In the meantime, I’ve also been working on two different stories. One which springs from an image of a person looking out towards earth from the viewing deck of a generation ship. It’s a pretty cliched image, I know, but the possibilities that exist there…I found myself thinking of where this person came from and where this person was headed to. I also thought of possible dialogues that were running through this person’s head as the ship draws farther away from earth. This is the first time I’m attempting something like this and I’ll admit it’s a bit daunting, particularly since using the first person pov is something I’m not very good at.
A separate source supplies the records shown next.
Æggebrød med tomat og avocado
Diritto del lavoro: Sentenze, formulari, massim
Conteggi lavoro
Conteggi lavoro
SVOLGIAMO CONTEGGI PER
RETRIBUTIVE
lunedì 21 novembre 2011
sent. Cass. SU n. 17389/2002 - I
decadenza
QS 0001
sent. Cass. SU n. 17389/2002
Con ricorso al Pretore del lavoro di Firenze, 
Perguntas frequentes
I was prompted too by the thought of what happens when someone is sent into exile where the exile benefits those who are in power. It’s not an easy story to write and I rather hope it ends on a good note.

The second story that I’ve written a draft of is a bit of a fun caper. This one was inspired by a conversation I had with Tade Thompson on family coaches. I meant, the person who helps families restore structure in the family setting but somehow this morphed into something else .It’s a lot of fun and also involves some really cute animals. <g>

I haven’t talked about it on here, but I am participating in the Clarion West Write-a-thon. I’m hoping to raise at least 200 dollars for Clarion West and have promised to post a previously unpublished short story for every 50 dollars I raise. I’ve just raised my first 50 dollars, so watch this space for a free story soon. I will be sure to post about it on twitter and facebook and will also let my sponsors know that it’s up. Please do check my profile at the Clarion West website. There are lots of other fabulous authors participating, so you can take your pick of who you wish to sponsor.

Finally, I have been sitting on a bit of good news. I received an acceptance for Magnifica Angelica Superable and just sent out the signed contract this week. I had a lot of fun writing Magnifica Angelica. I think I chuckled to myself while writing most of it.

I’m working on updating and revamping the book blog, but will post more about that once things are better in place.